Mi participación en las II Jornadas CONVIVE, promovidas por el Observatorio de la Convivencia de la Región de Murcia, 30 de Mayo de 2019 celebradas en la Universidad de Murcia con el tema central de la Empatía en Educación.

Fue Einstein el que dijo aquello de que “para solucionar un problema había que salir del enfoque que lo creó”. En Educación tenemos grandes retos. Y se constata la inercia de funcionamientos y la falta de visión para abordarlos; porque la dificulta estriba en mirar la realidad del aula con otros ojos.

Antes los enormes retos que la humanidad está afrontando se ven claramente dos tipos de respuesta:

  1. La basada en el miedo, reaccionaria, defensora del viejo paradigma que ya se siente obsoleto (y que a algunos les da seguridad).
  2. La que aflora de la creatividad humana y plantea nuevas soluciones desde nuevos enfoques necesarios.
En la Inauguración de las Jornadas, con el equipo del Observatorio de la Convivencia.
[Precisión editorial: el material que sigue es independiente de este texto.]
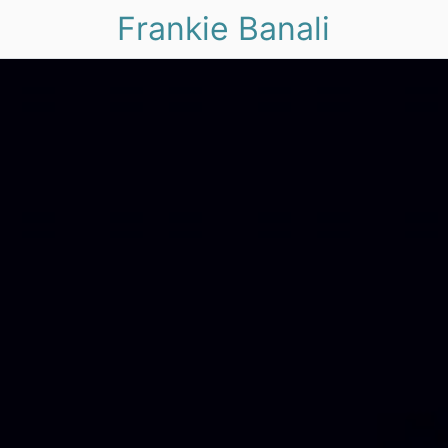
Frankie Banali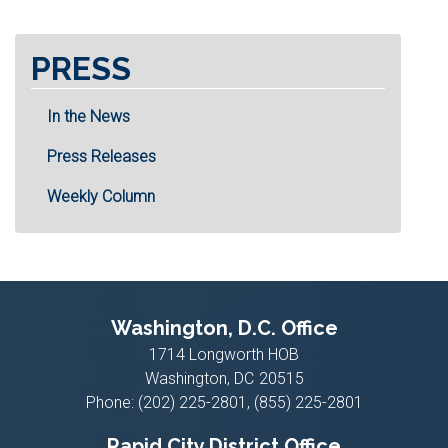
PRESS
In the News
Press Releases
Weekly Column
Washington, D.C. Office
1714 Longworth HOB
Washington,
DC
20515
Phone:
(202) 225-2801, (855) 225-2801
Rapid City District Office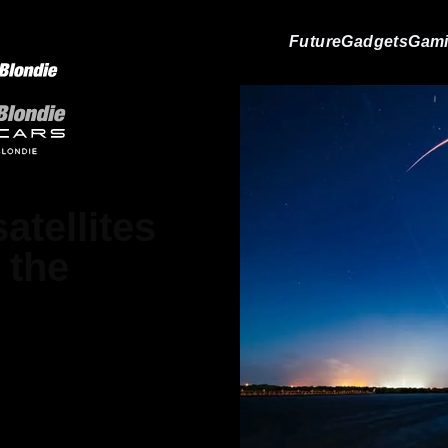
Future
Gadgets
Gam
atellites
 the
atthews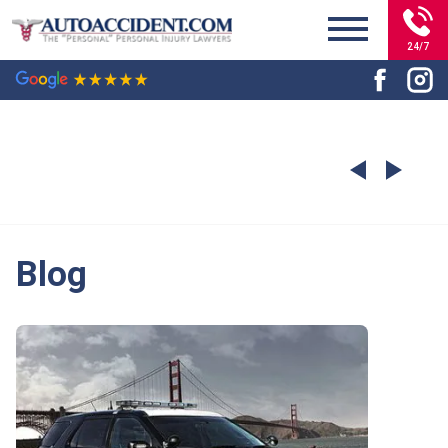
24/7
Blog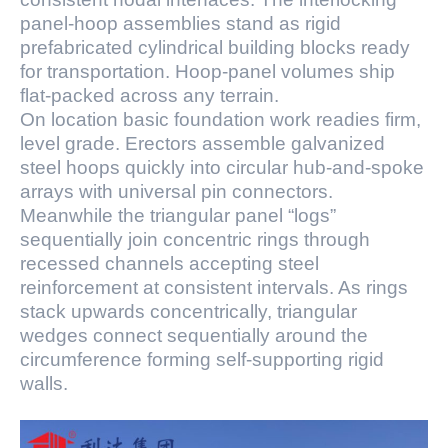
panel-hoop assemblies stand as rigid
prefabricated cylindrical building blocks ready
for transportation. Hoop-panel volumes ship
flat-packed across any terrain.
On location basic foundation work readies firm,
level grade. Erectors assemble galvanized
steel hoops quickly into circular hub-and-spoke
arrays with universal pin connectors.
Meanwhile the triangular panel “logs”
sequentially join concentric rings through
recessed channels accepting steel
reinforcement at consistent intervals. As rings
stack upwards concentrically, triangular
wedges connect sequentially around the
circumference forming self-supporting rigid
walls.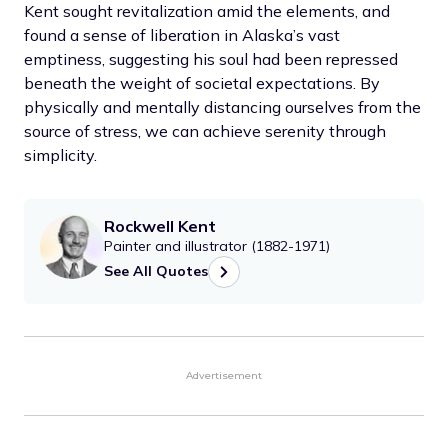
Kent sought revitalization amid the elements, and
found a sense of liberation in Alaska’s vast
emptiness, suggesting his soul had been repressed
beneath the weight of societal expectations. By
physically and mentally distancing ourselves from the
source of stress, we can achieve serenity through
simplicity.
Rockwell Kent
Painter and illustrator (1882-1971)
See All Quotes
Advertisement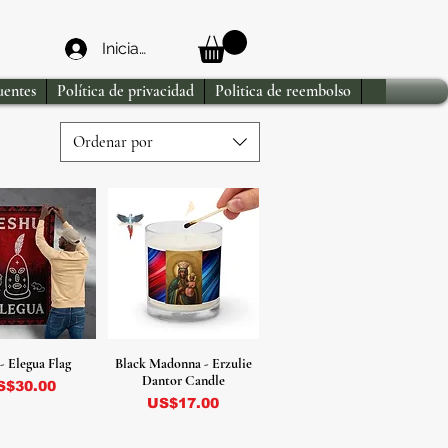
Iniciar sesión
uentes
Política de privacidad
Politica de reembolso
Ordenar por
- Elegua Flag
Black Madonna - Erzulie
Dantor Candle
ecio
S$30.00
Precio
US$17.00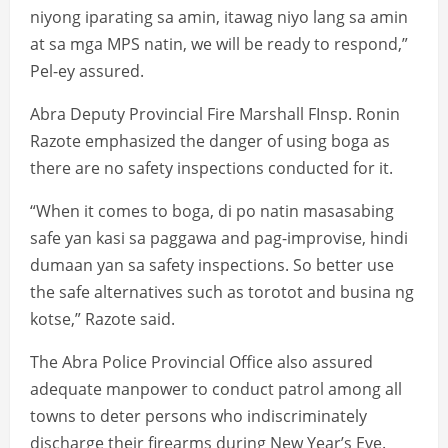
niyong iparating sa amin, itawag niyo lang sa amin
at sa mga MPS natin, we will be ready to respond,”
Pel-ey assured.
Abra Deputy Provincial Fire Marshall FInsp. Ronin
Razote emphasized the danger of using boga as
there are no safety inspections conducted for it.
“When it comes to boga, di po natin masasabing
safe yan kasi sa paggawa and pag-improvise, hindi
dumaan yan sa safety inspections. So better use
the safe alternatives such as torotot and busina ng
kotse,” Razote said.
The Abra Police Provincial Office also assured
adequate manpower to conduct patrol among all
towns to deter persons who indiscriminately
discharge their firearms during New Year’s Eve.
Mi intención ha sido aportar a estas Segundas Jornadas de CONVIVE, ese paradigma que ya está latente en muchos docentes, y que impregna el funcionamiento de algunos centros, aportando la necesaria visión para una innovación desde un enfoque basado en las personas.
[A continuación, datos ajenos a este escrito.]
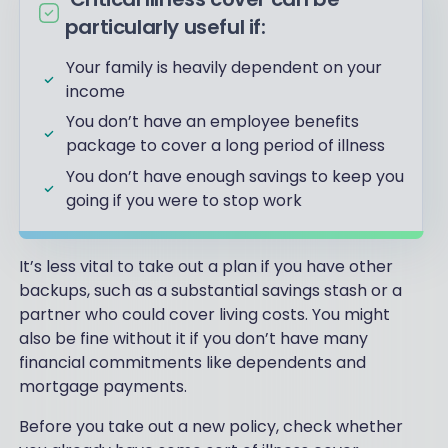
particularly useful if:
Your family is heavily dependent on your
income
You don’t have an employee benefits
package to cover a long period of illness
You don’t have enough savings to keep you
going if you were to stop work
It’s less vital to take out a plan if you have other
backups, such as a substantial savings stash or a
partner who could cover living costs. You might
also be fine without it if you don’t have many
financial commitments like dependents and
mortgage payments.
Before you take out a new policy, check whether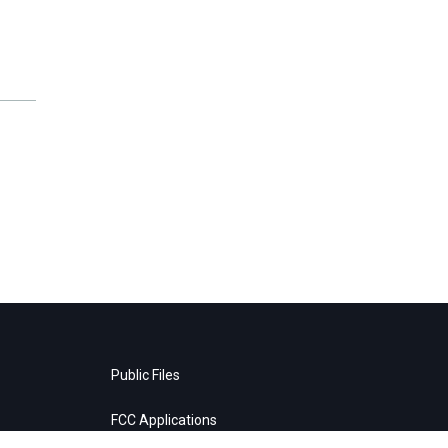
Public Files
FCC Applications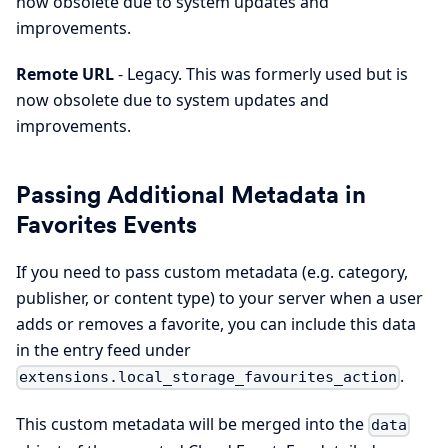
now obsolete due to system updates and
improvements.
Remote URL
- Legacy. This was formerly used but is
now obsolete due to system updates and
improvements.
Passing Additional Metadata in
Favorites Events
If you need to pass custom metadata (e.g. category,
publisher, or content type) to your server when a user
adds or removes a favorite, you can include this data
in the entry feed under
.
extensions.local_storage_favourites_action
This custom metadata will be merged into the
data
 Aten Soria, Clown de las Hospitalarias, fue mi compañera de “cartel” con su charla “Teatro y Clown para trabajar las habilidades sociales y la empatía”. 

La Empatía nos coloca en una mirada sin juicio que:

  • Asume el aula como un espacio de encuentro entre personas, espacios que facilitan o entorpecen la convivencia.
  • Es la base para generar el “nosotros”, para construir una convivencia inclusiva.
  • La inclusividad no es un derecho, es un sentido de pertenencia: “Soy tenido en cuenta, tengo mi lugar entre mis iguales”.
  • La empatía hace de la docencia un Arte para el Acompañamiento en procura del desarrollo el Ser, de nuestra parte más profunda y genuina.
  • Complementa la necesaria instrucción y la formación (“Educare”) con le respeto y el alentar el desarrollo de las fortalezas y talentos propias (“Educere”).

El trabajo en los talleres fue contactar con un estado más centrado en uno mismo, evidenciar el hábito de enjuiciar e ir más allá de las etiquetas para ver realmente al otro, y empatizar con los alumnos, escuchar su voz para transitar de una educación basada en el currículo y la norma a otra más humana basada en el acompañamiento que permite el desarrollo del Ser.

Ha sido una experiencia muy grata compartir una mañana con los docentes participantes, escucharlos y aprender también de sus experiencias educativas.

Una Educación Inclusiva necesita de Empatía para resonar con el otro y generar comunidades respetuosas, no a través de la disciplina, sino a través de los valores compartidos. Agradecido a la organización, el Observatorio para la Convivencia, por invitarme a participar en estas jornadas.